(DATASET EXCERPTS Opens)

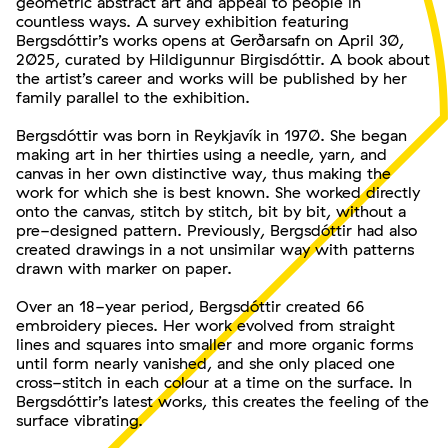
geometric abstract art and appeal to people in
countless ways. A survey exhibition featuring
Bergsdóttir’s works opens at Gerðarsafn on April 30,
2025, curated by Hildigunnur Birgisdóttir. A book about
the artist’s career and works will be published by her
family parallel to the exhibition.
Bergsdóttir was born in Reykjavík in 1970. She began
making art in her thirties using a needle, yarn, and
canvas in her own distinctive way, thus making the
work for which she is best known. She worked directly
onto the canvas, stitch by stitch, bit by bit, without a
pre-designed pattern. Previously, Bergsdóttir had also
created drawings in a not unsimilar way with patterns
drawn with marker on paper.
Over an 18-year period, Bergsdóttir created 66
embroidery pieces. Her work evolved from straight
lines and squares into smaller and more organic forms
until form nearly vanished, and she only placed one
cross-stitch in each colour at a time on the surface. In
Bergsdóttir’s latest works, this creates the feeling of the
surface vibrating.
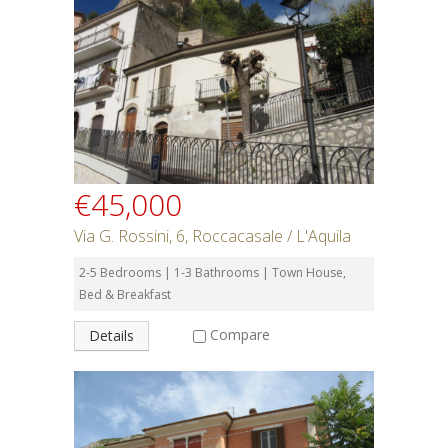
€45,000
Via G. Rossini, 6, Roccacasale / L'Aquila
2-5 Bedrooms | 1-3 Bathrooms | Town House,
Bed & Breakfast
Compare
Details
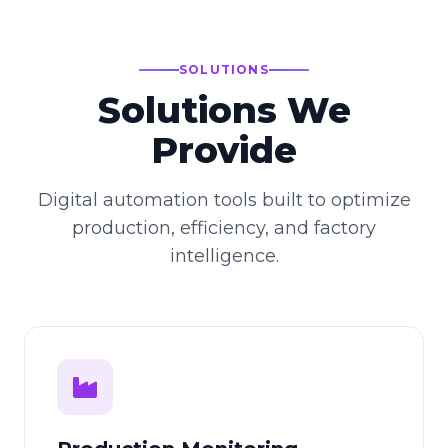
SOLUTIONS
Solutions We
Provide
Digital automation tools built to optimize
production, efficiency, and factory
intelligence.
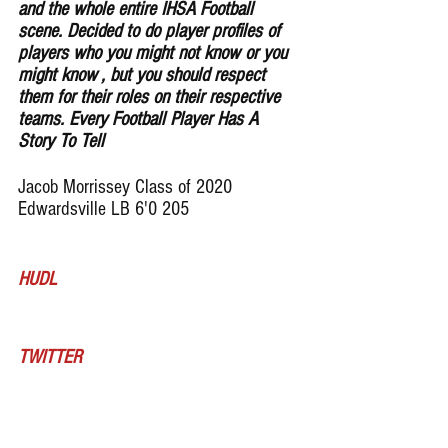
and the whole entire IHSA Football 
scene. Decided to do player profiles of 
players who you might not know or you 
might know , but you should respect 
them for their roles on their respective 
teams. Every Football Player Has A 
Story To Tell
Jacob Morrissey Class of 2020 
Edwardsville LB 6'0 205
HUDL
TWITTER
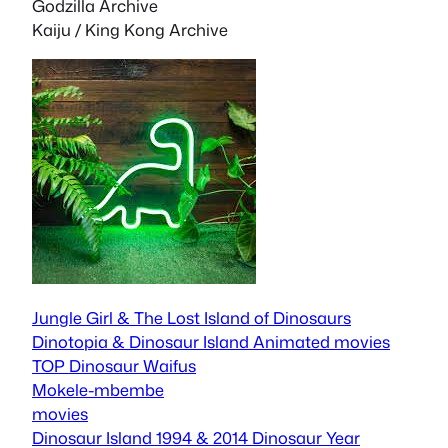
Godzilla Archive
Kaiju / King Kong Archive
Jungle Girl & The Lost Island of Dinosaurs
Dinotopia & Dinosaur Island Animated movies
TOP Dinosaur Waifus
Mokele-mbembe
movies
Dinosaur Island 1994 & 2014
Dinosaur Year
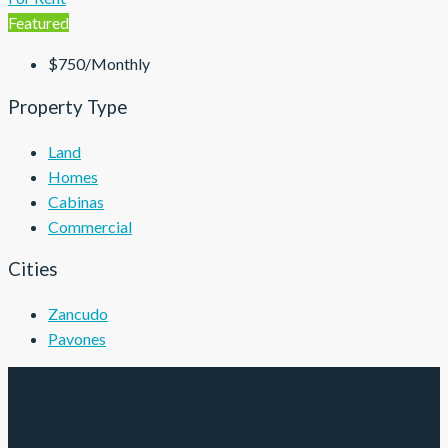
Featured
$750/Monthly
Property Type
Land
Homes
Cabinas
Commercial
Cities
Zancudo
Pavones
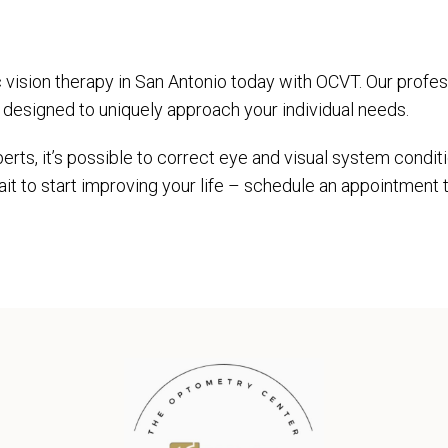
ic vision therapy in San Antonio today with OCVT. Our profes
n designed to uniquely approach your individual needs.
erts, it’s possible to correct eye and visual system conditi
ait to start improving your life – schedule an appointment 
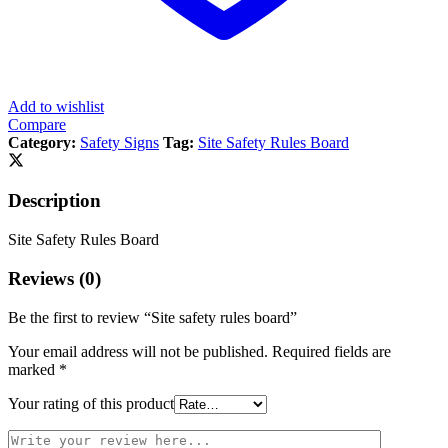
Add to wishlist
Compare
Category:
Safety Signs
Tag:
Site Safety Rules Board
Description
Site Safety Rules Board
Reviews (0)
Be the first to review “Site safety rules board”
Your email address will not be published.
Required fields are
marked
*
Your rating of this product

(DATASET EXCERPTS Closes)

#### PROBLEM STATEMENT
Extract the text from every entry above line for line, with no changes, and leave the pictures out of your answer.

#### REPLY TO THE TASK
geometric abstract art and appeal to people in
countless ways. A survey exhibition featuring
Bergsdóttir’s works opens at Gerðarsafn on April 30,
2025, curated by Hildigunnur Birgisdóttir. A book about
the artist’s career and works will be published by her
family parallel to the exhibition.
Bergsdóttir was born in Reykjavík in 1970. She began
making art in her thirties using a needle, yarn, and
canvas in her own distinctive way, thus making the
work for which she is best known. She worked directly
onto the canvas, stitch by stitch, bit by bit, without a
pre-designed pattern. Previously, Bergsdóttir had also
created drawings in a not unsimilar way with patterns
drawn with marker on paper.
Over an 18-year period, Bergsdóttir created 66
embroidery pieces. Her work evolved from straight
lines and squares into smaller and more organic forms
until form nearly vanished, and she only placed one
cross-stitch in each colour at a time on the surface. In
Bergsdóttir’s latest works, this creates the feeling of the
surface vibrating.
€45,000
Via G. Rossini, 6, Roccacasale / L'Aquila
2-5 Bedrooms | 1-3 Bathrooms | Town House,
Bed & Breakfast
Compare
Details
SOLUTIONS
Solutions We
Provide
Digital automation tools built to optimize
production, efficiency, and factory
intelligence.
and the whole entire IHSA Football 
scene. Decided to do player profiles of 
players who you might not know or you 
might know , but you should respect 
them for their roles on their respective 
teams. Every Football Player Has A 
Story To Tell
Jacob Morrissey Class of 2020 
Edwardsville LB 6'0 205
HUDL
TWITTER
Godzilla Archive
Kaiju / King Kong Archive
Jungle Girl & The Lost Island of Dinosaurs
Dinotopia & Dinosaur Island Animated movies
TOP Dinosaur Waifus
Mokele-mbembe
movies
Dinosaur Island 1994 & 2014
Dinosaur Year
Featured
$750/Monthly
Property Type
Land
Homes
Cabinas
Commercial
Cities
Zancudo
Pavones
ic vision therapy in San Antonio today with OCVT. Our profes
n designed to uniquely approach your individual needs.
erts, it’s possible to correct eye and visual system conditi
ait to start improving your life – schedule an appointment 
Add to wishlist
Compare
Category:
Safety Signs
Tag:
Site Safety Rules Board
Description
Site Safety Rules Board
Reviews (0)
Be the first to review “Site safety rules board”
Your email address will not be published.
Required fields are
marked
*
Your rating of this product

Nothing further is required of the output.